O baixo crescimento do PIB a partir sobretudo de 2011, associado à diminuição da demanda externa pelas commodities, gerou um abalo na hegemonia lulista, expressa por meio de sucessivas greves nos serviços e obras públicas, ganhando enorme ênfase no bojo das denominadas “jornadas de junho” de 2013. A crescente insatisfação social resultou na retomada das lutas da classe trabalhadora e dos setores populares, suprimindo a capacidade do  lulismo e do PT em imobilizar os subalternos.
Em face dessa dificuldade de perpetuar a acumulação do capital, tornam-se perfeitamente compreensíveis as disputas cada vez maiores de diversos setores da burguesia em relação à viabilidade ou não do projeto lulista.

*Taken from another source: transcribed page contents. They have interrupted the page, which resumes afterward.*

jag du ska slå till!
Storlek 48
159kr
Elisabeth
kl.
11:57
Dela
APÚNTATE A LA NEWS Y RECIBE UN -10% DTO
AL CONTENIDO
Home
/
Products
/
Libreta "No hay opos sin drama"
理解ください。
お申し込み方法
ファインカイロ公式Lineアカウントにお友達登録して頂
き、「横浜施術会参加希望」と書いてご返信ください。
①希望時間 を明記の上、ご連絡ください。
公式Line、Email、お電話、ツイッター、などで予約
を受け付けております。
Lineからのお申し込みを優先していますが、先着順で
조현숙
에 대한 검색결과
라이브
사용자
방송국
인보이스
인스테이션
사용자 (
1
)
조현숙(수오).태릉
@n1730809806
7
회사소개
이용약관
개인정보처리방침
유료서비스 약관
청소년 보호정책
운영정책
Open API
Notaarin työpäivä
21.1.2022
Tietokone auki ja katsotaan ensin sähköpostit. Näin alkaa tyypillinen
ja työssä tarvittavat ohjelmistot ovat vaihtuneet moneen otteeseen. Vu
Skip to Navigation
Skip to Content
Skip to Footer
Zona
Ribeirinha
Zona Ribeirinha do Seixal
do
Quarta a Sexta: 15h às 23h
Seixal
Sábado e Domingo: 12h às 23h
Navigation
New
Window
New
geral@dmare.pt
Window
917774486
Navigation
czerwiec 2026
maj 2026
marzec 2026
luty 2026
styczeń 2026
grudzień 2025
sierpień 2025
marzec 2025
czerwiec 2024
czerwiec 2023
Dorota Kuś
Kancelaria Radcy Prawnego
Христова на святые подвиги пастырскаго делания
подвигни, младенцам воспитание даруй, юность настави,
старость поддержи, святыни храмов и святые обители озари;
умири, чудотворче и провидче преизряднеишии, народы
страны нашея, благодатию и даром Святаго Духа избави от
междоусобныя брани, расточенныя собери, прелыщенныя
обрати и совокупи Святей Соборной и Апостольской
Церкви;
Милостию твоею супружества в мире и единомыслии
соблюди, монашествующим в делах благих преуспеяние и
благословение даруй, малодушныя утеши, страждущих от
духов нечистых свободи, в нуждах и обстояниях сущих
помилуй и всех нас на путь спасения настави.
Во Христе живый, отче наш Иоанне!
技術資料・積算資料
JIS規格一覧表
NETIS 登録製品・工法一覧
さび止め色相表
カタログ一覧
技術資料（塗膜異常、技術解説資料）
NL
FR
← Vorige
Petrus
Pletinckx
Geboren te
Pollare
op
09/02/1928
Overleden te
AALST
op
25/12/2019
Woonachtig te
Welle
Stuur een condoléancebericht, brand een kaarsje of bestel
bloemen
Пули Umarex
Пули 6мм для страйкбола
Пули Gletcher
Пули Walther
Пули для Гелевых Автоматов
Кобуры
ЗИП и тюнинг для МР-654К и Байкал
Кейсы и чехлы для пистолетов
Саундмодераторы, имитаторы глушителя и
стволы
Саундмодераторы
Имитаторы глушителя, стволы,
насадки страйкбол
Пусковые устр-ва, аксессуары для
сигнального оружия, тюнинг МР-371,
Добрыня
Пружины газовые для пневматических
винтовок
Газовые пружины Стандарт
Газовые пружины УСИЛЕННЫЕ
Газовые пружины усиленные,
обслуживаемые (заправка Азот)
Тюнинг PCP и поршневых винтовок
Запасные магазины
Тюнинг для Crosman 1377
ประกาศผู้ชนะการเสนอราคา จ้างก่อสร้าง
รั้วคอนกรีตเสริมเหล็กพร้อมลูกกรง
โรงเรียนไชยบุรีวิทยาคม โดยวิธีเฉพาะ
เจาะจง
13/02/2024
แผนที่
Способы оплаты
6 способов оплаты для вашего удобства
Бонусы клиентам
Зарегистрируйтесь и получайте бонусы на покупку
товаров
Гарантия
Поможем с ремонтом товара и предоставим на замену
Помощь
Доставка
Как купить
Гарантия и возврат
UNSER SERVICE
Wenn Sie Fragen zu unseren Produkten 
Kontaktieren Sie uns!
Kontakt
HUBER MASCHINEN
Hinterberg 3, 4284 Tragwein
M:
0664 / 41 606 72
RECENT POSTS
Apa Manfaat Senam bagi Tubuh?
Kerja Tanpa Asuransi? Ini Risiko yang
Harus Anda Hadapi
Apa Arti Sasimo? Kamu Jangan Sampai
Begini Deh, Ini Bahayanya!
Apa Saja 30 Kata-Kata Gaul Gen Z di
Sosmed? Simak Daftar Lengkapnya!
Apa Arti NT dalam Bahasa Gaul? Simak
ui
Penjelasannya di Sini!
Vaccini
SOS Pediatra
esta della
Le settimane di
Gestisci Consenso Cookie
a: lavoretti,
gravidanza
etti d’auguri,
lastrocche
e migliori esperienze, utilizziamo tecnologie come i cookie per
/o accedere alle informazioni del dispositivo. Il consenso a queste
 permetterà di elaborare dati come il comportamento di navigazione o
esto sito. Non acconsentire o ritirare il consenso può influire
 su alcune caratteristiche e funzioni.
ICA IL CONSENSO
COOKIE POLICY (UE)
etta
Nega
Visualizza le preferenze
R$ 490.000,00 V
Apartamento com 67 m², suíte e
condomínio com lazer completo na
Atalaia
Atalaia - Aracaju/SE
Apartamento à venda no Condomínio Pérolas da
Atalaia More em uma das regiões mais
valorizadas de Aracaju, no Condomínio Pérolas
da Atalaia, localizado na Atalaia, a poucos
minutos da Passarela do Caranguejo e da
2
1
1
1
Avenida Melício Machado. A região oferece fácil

Todavia, o conjunto da classe dominante somente abandonará o barco de forma integral quando um novo projeto hegemônico estiver perfeitamente delineado: por enquanto o momento é de experiências, mas ainda não sente firmeza em agrupamentos como o PMDB, que controla o parlamento e a articulação política do planalto, nem tampouco no desacreditado projeto tucano. A direita tradicional movimenta-se no sentido de aglutinar os setores burgueses descontentes e de se constituir enquanto alternativa eleitoral para uma parte da classe média mais abastada.
A segunda morte do PT se consolida pela incapacidade, diante de um cenário externo instável, de continuar gerindo o estado burguês e ao mesmo tempo ser visto como um instrumento político capaz de representar os anseios populares. O segundo mandato de Dilma será o coroamento inconteste do seu transformismo, pois este governo estará cada vez mais parecido com um governo tucano, vide o ajuste fiscal regressivo, as MP 664,665 que modificam certos direitos trabalhistas, o papel cumprido por considerável parte da base de apoio e sustentação do governo na aprovação do famigerado projeto da terceirização.
Nem o PT nem o lulismo conseguirão reverter essa crise terminal. Findaram-se todas as ilusões que sempre acompanharam esses sujeitos como representações políticas dos trabalhadores. No próximo dia 11 ocorrerá em Salvador o congresso do PT.  A despeito dos futuros êxitos eleitorais do petismo, ou até mesmo o resurgimento de Lula no cenário nacional, essa crise política encaminha-se para o seu desfecho final. Será o dia de finados para aquele partido que nasceu nas gloriosas greves dos trabalhadores e que algum momento representou a alvorada da alternativa classista em terras tupiniquins.

 

1 comentários:

Parabéns aos autores pelo artigo, pela retrospectiva e análise histórico-política do atual sistema econômico, que se encontra em declínio e da reflexão acerca das decepções de um partido que tinha um ideal socialista ao lado dos trabalhadores em seu surgimento e que, agora, anda comungado com o capital video-financeiro, juntamente com suas privatizações. Aguardamos ansiosamente, através de muita luta, por um novo modelo econômico que traga igualdade em todos os aspectos e seja norteado, sobretudo, pela ética. Abraços, camaradas!